### DATA EXCERPT
§ §
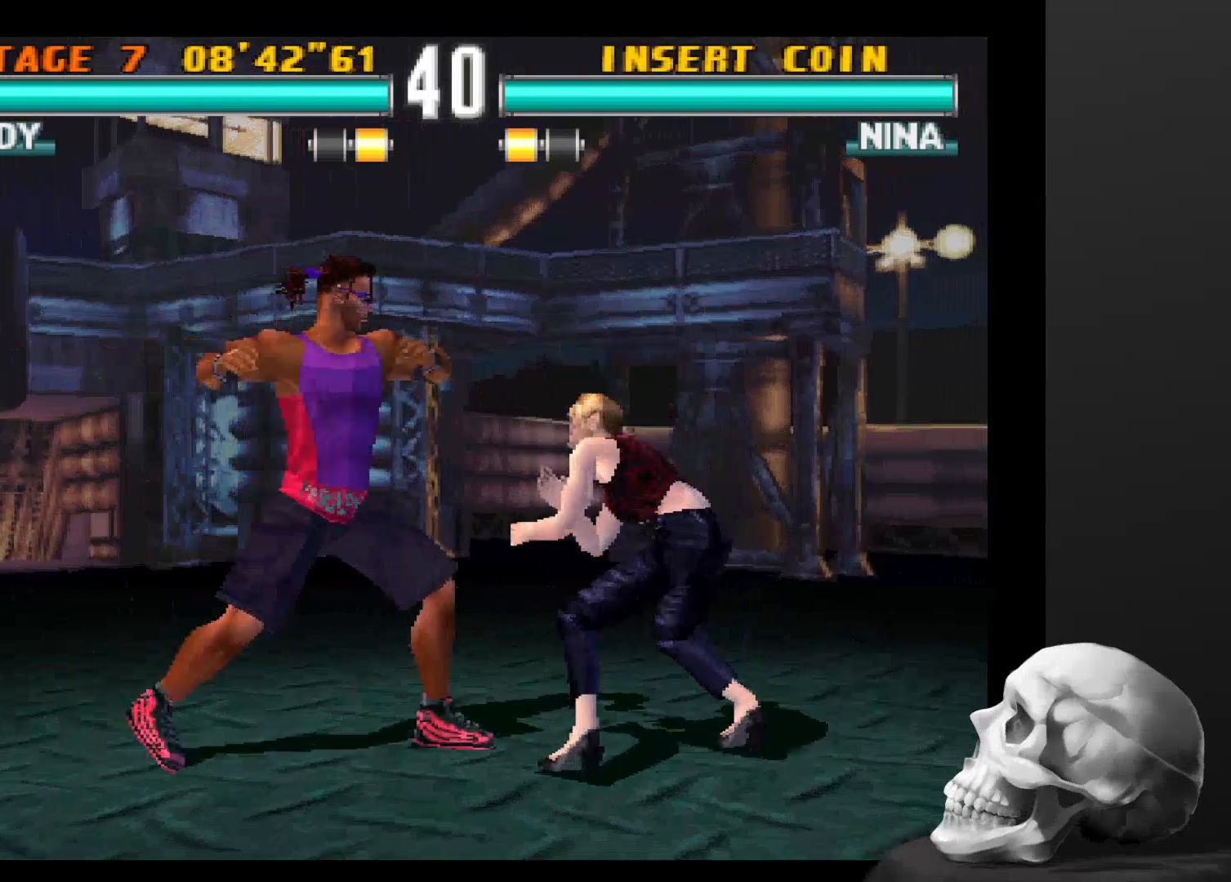
Gameplay with a controller (PlayStation layout); each line is a JSON object with the inputs held at the frame after it (dt_ms = milliseconds from this image to that frame). "events" lists button and stick changes between this image and that frame as [ms after this image, input, new state], when the widget could be followed in between. Not read: CROSS DPAD_DOWN DPAD_LEFT DPAD_RIGHT L3 R1 R3 SQUARE.
{"dt_ms": 500, "buttons": [], "left_stick": "center", "right_stick": "center", "events": []}
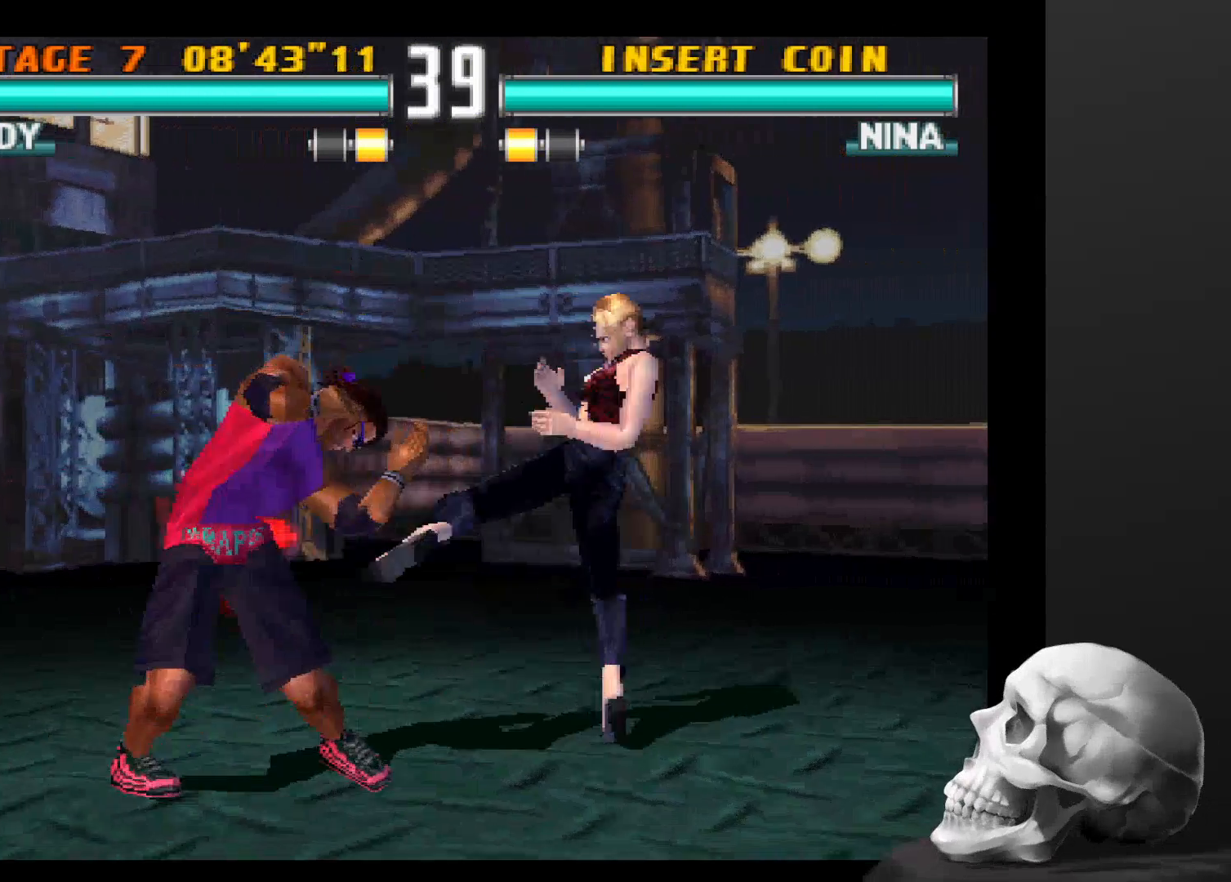
{"dt_ms": 500, "buttons": [], "left_stick": "center", "right_stick": "center", "events": []}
§ §
### ASSIGNMENT
The data above should be repeated exactly, minus any pictures.

### RESULT FOR THIS TASK
Gameplay with a controller (PlayStation layout); each line is a JSON object with the inputs held at the frame after it (dt_ms = milliseconds from this image to that frame). "events" lists button and stick changes between this image and that frame as [ms after this image, input, new state], when the widget could be followed in between. Not read: CROSS DPAD_DOWN DPAD_LEFT DPAD_RIGHT L3 R1 R3 SQUARE.
{"dt_ms": 500, "buttons": [], "left_stick": "center", "right_stick": "center", "events": []}
{"dt_ms": 500, "buttons": [], "left_stick": "center", "right_stick": "center", "events": []}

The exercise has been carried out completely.